Adrian Bridge at the traditional foot-treading of grapes at Quinta de Vargellas

“There will be no foot treading in 2020 and we believe that treading adds 1-2% to the quality, so the probability for 2020 is low, it is one of the factors that means it is probably not going to happen.”

Bridge revealed that the company was rapidly converting the lagares (shallow fermentation vessels) at Quinta de Vargellas to mechanised pressing, making the distinction that this was because of physical distancing not social distancing (as many people who do foot treading are often from the same family), and that they were making other measures to accommodation to keep staff safe.

“What we are seeing is that where we are doing some big construction at moment – some sub contractors will only work with people they know and not with people they don’t know. So we’ll be seeing how that plays out when you are mobilising 420 people that we use. But we will be having more distance which is a key factor.”

Although Taylors, Fonseca and Croft are all declaring a vintage port in 2018 it is only Taylor’s which is declaring a Classic Vintage – the first time that this has happened under Fladgate ownership – on account of the quality of the conditions in the Douro Superior.

Abundant ground water and hot summer weather, often key to producing great vintage port, has facilitated a wine that has excellent phenolic maturity but also multi-layered fruit and fresh acidity that is normally only found in cooler years.

“When we were tasting in the harvest we were aware that we were making something very good,” Bridge explains.

Fonseca will release a 2018 Guimaraens Vintage Port, the first bottling under the Guimaraens label since 2015, a wine that is more approachable and ready for early drinking. Bridge agreed that this is increasingly a market trend, dictated not just by a new demographic entering the market but a stylistic choice.

“Guimaraens is a bit like Shiraz… some people are preferring fruitier more powerful ports.”

Finally, Croft will release a 2018 single-quinta Vintage Port from its historic Quinta da Roêda estate.

Although weather conditions were exceptionally good in 2018 it did have its challenges such as a hailstorm on May 28 in which 74mm of rain fell in one hour, all as hail. The result was that many Pinhão vineyards were devastated including Taylor’s Quinta do Junco.

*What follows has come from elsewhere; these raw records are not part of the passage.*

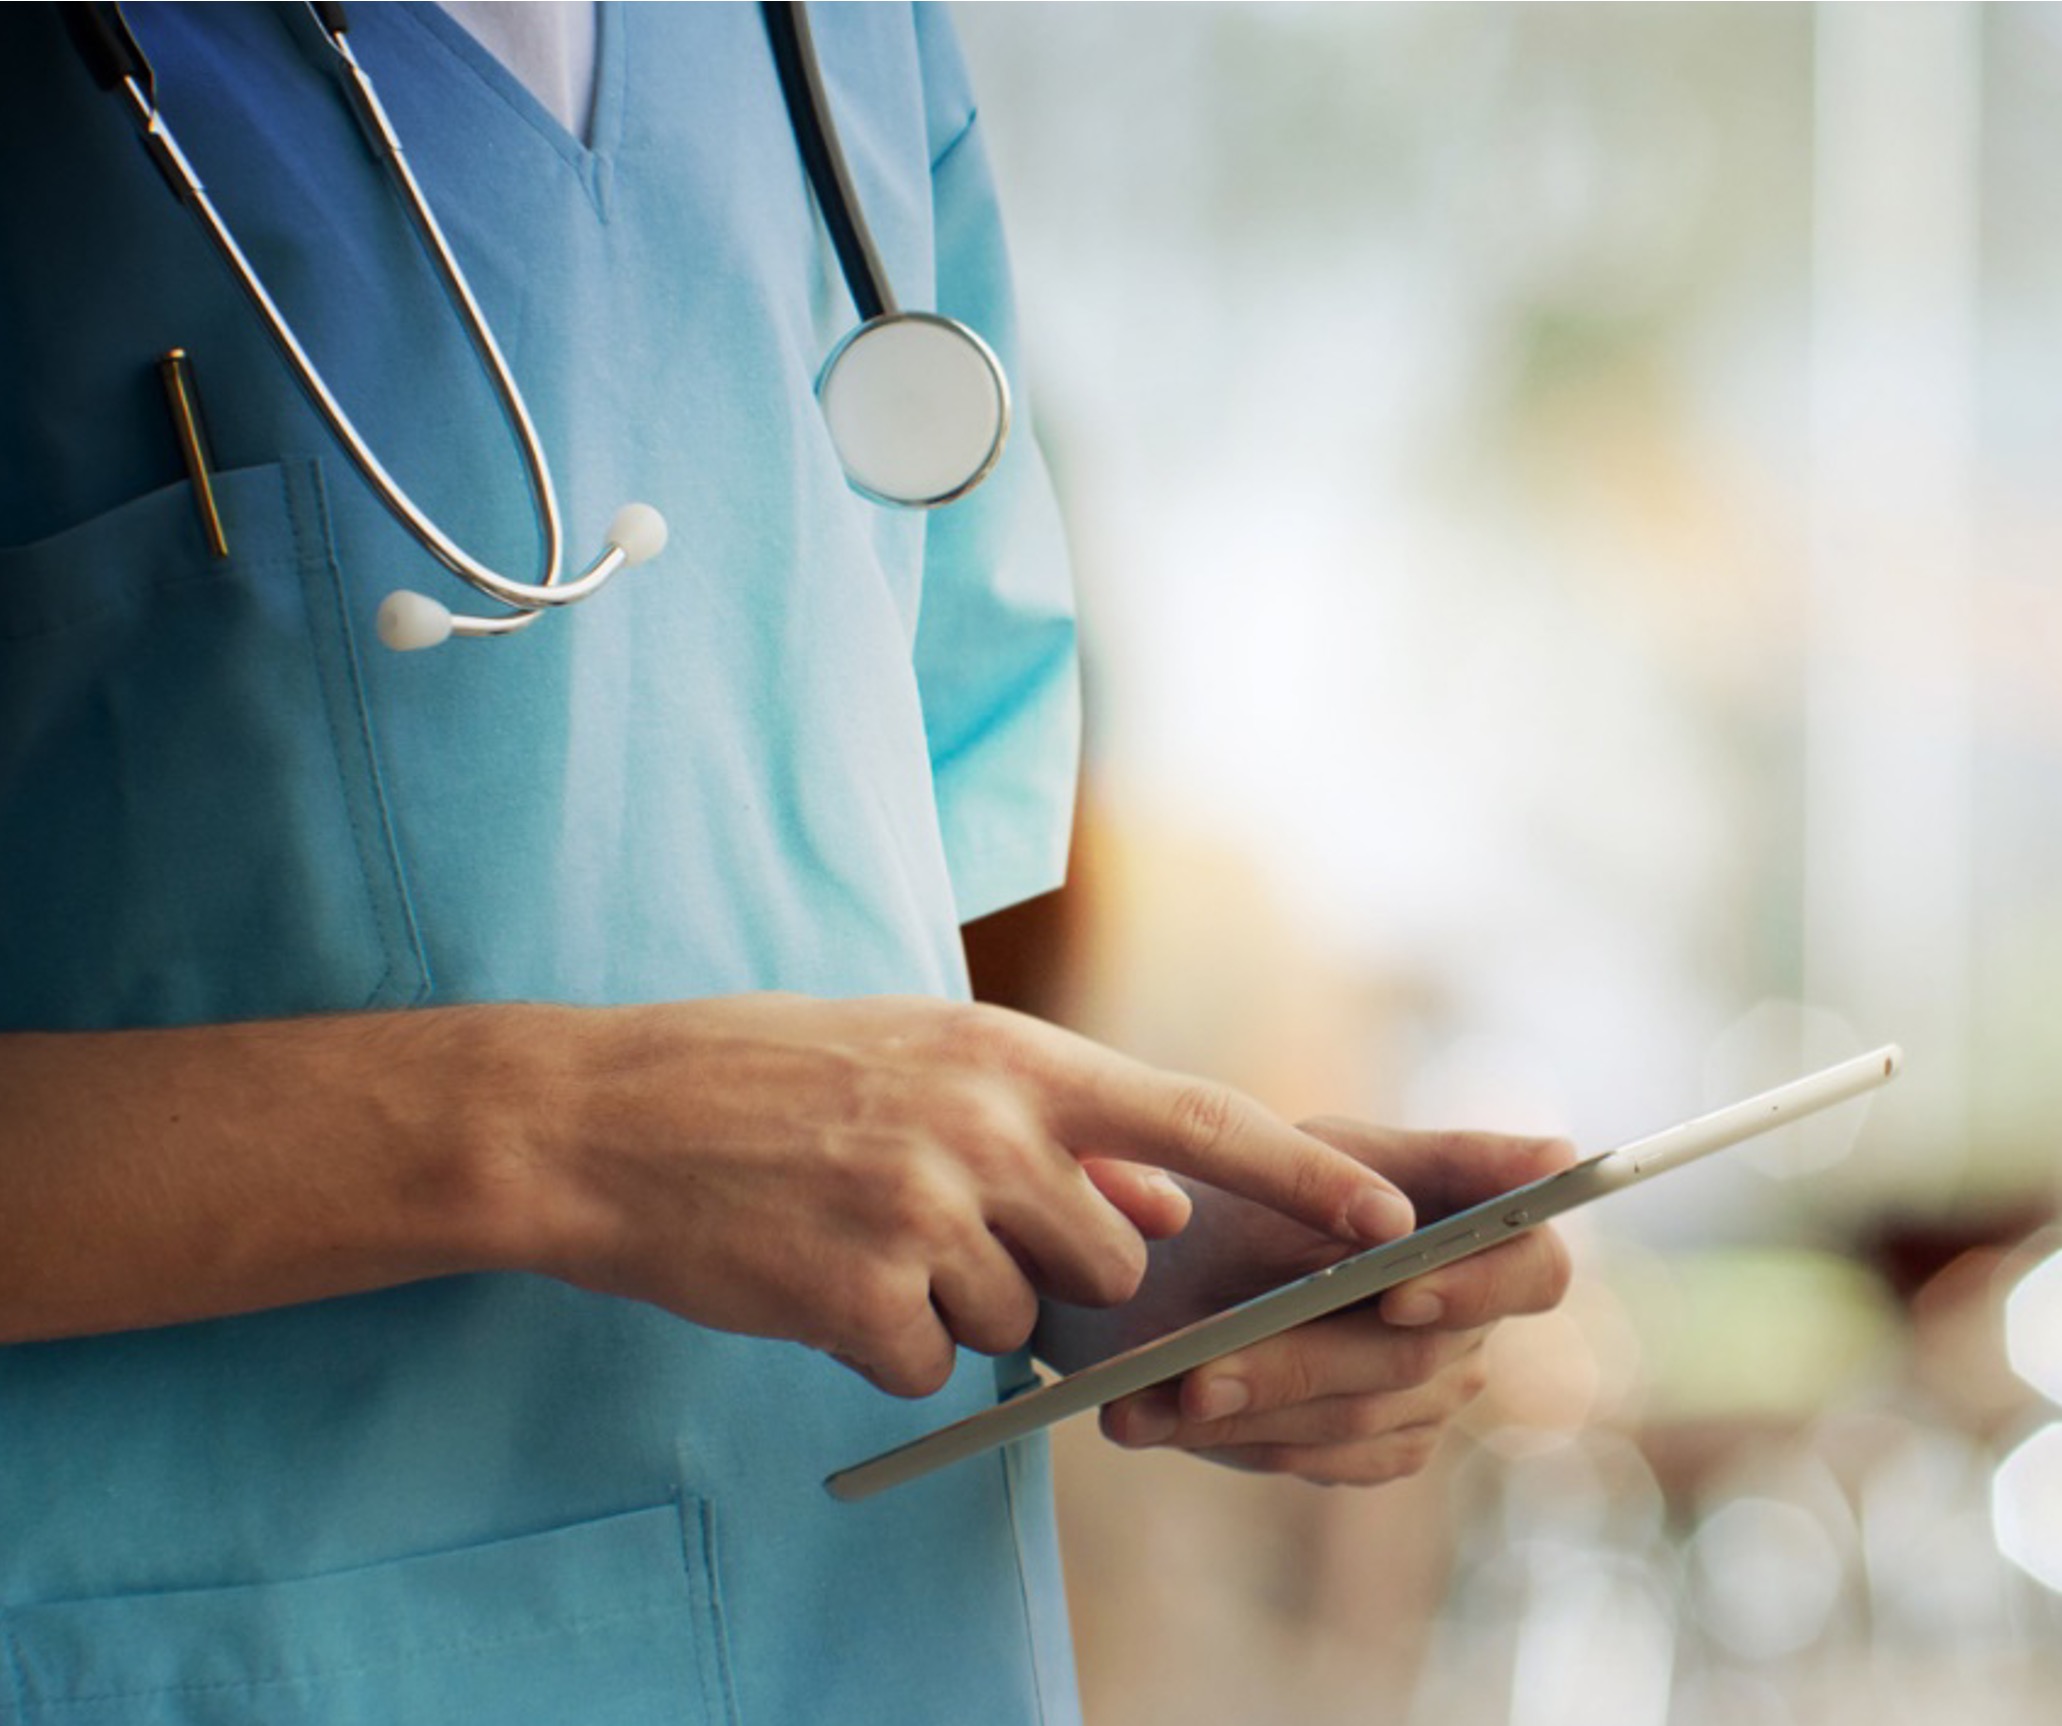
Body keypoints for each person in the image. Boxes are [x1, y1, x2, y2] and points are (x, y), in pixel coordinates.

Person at [0, 5, 1571, 1722]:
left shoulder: (842, 43)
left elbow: (819, 933)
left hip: (886, 1650)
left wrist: (1121, 1252)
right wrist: (563, 1130)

Taylor’s will be releasing 7800 cases of the Classic Vintage across its 103 territories which is more than it did in both 2016 or 1992, and a little less than the 2009s. In 2016 they released 6200 cases, and 12,000 in 2017. The average for Taylor’s is 16,000 cases with 1985 the last vintage where Taylor’s made a very large amount of a classic vintage, when it produced 27,000 cases.

The declaration is the third following announcements from Sogrape’s Sandeman, Offley and Ferreira estates last week.

All of the Fladgate Partnership ports are available in the UK through Mentzendorff.